Wie nicht anders zu erwarten bezahlen die Jugendlichen den Dextromethorphan-Rausch oft mit schweren Nebenwirkungen. Todesfälle vor allem zusammen mit weiteren Drogen wie Kokain sind nicht auszuschließen. In den USA hat sich nach Bekanntwerden von solch schwerwiegenden Komplikationen mit Todesfolge die FDA eingeschaltet und offiziell vor den Folgen des Missbrauchs gewarnt.

In Deutschland – kein Problem?

Und wie sieht die Situation in Deutschland aus? Alles kein Problem? Das konnte sich die Klinische Pharmakologin Prof. Dr.
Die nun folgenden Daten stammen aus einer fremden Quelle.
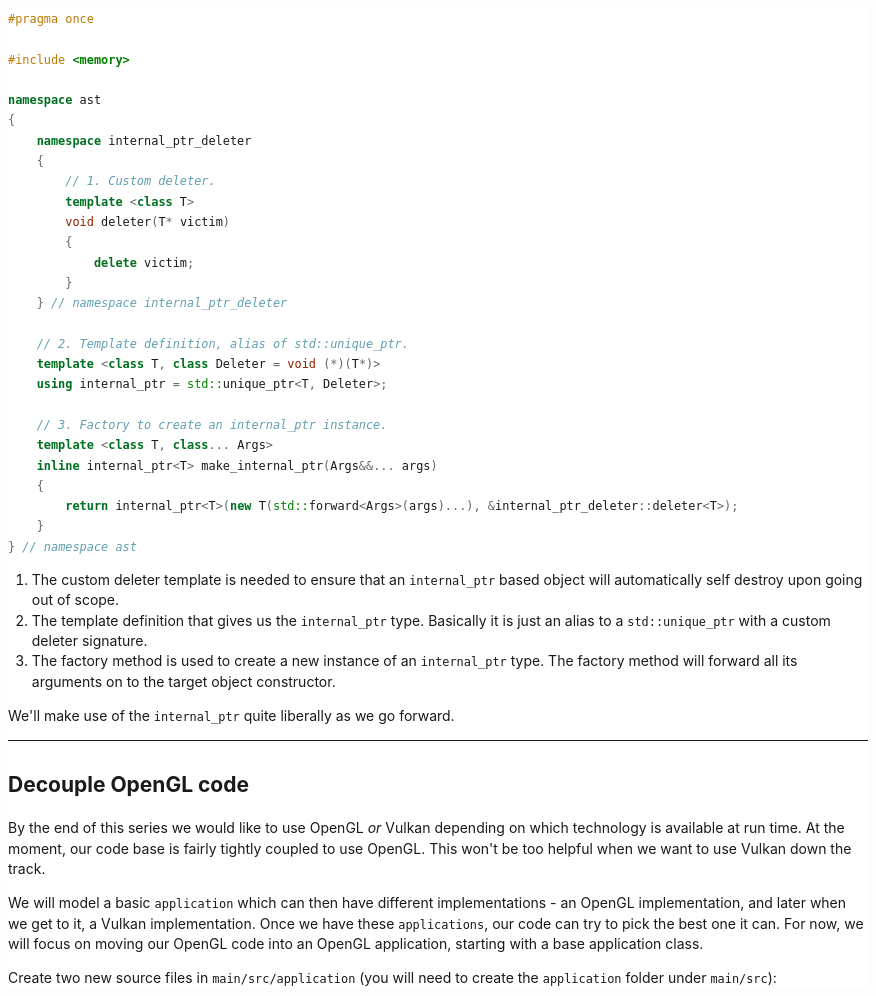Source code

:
 ```cpp
#pragma once

#include <memory>

namespace ast
{
    namespace internal_ptr_deleter
    {
        // 1. Custom deleter.
        template <class T>
        void deleter(T* victim)
        {
            delete victim;
        }
    } // namespace internal_ptr_deleter

    // 2. Template definition, alias of std::unique_ptr.
    template <class T, class Deleter = void (*)(T*)>
    using internal_ptr = std::unique_ptr<T, Deleter>;

    // 3. Factory to create an internal_ptr instance.
    template <class T, class... Args>
    inline internal_ptr<T> make_internal_ptr(Args&&... args)
    {
        return internal_ptr<T>(new T(std::forward<Args>(args)...), &internal_ptr_deleter::deleter<T>);
    }
} // namespace ast
```

1. The custom deleter template is needed to ensure that an `internal_ptr` based object will automatically self destroy upon going out of scope.
2. The template definition that gives us the `internal_ptr` type. Basically it is just an alias to a `std::unique_ptr` with a custom deleter signature.
3. The factory method is used to create a new instance of an `internal_ptr` type. The factory method will forward all its arguments on to the target object constructor.

We'll make use of the `internal_ptr` quite liberally as we go forward.

<hr/>

## Decouple OpenGL code

By the end of this series we would like to use OpenGL *or* Vulkan depending on which technology is available at run time. At the moment, our code base is fairly tightly coupled to use OpenGL. This won't be too helpful when we want to use Vulkan down the track.

We will model a basic `application` which can then have different implementations - an OpenGL implementation, and later when we get to it, a Vulkan implementation. Once we have these `applications`, our code can try to pick the best one it can. For now, we will focus on moving our OpenGL code into an OpenGL application, starting with a base application class.

Create two new source files in `main/src/application` (you will need to create the `application` folder under `main/src`):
Stephanie Läer aus Düsseldorf nicht so recht vorstellen und hat die Berichte aus den USA zum Anlass genommen, in Deutschland und der Schweiz bei verschiedenen Giftnotrufzentralen und den mit der Erfassung von Missbrauchsfällen betrauten Institutionen nachzufragen. Das detaillierte Ergebnis finden Sie in dieser Ausgabe. Danach liegen zwar nur wenige Verdachtsmeldungen zum Missbrauch von Dextromethorphan vor und weder dem BfArM noch dem Münchner Institut für Therapieforschung sind Todesfälle nach Dextromethorphan-Missbrauch bekannt.

Allerdings wirft ein Todesfall einer jungen Frau Fragen auf, der im Institut für Rechtsmedizin des Carl Gustav Carus Universitätsklinikums in Dresden untersucht worden ist. Bei ihr wurden neben Kokain in komatös-letaler Konzentration auch toxische Dextromethorphan-Spiegel nachgewiesen. Der Genotypisierungsbefund ergab einen eingeschränkten Dextromethorphan-Metabolismus, der möglicherweise schon vor der Kokain-Einnahme zu erhöhten Dextromethorphan-Spiegeln geführt hat. Auf den ersten Blick könnte man sagen, dass es sich um einen Einzelfall handelt. Aber es kann auch daran liegen, dass beim Drogenscreening nicht routinemäßig nach Dextromethorphan gefahndet wird.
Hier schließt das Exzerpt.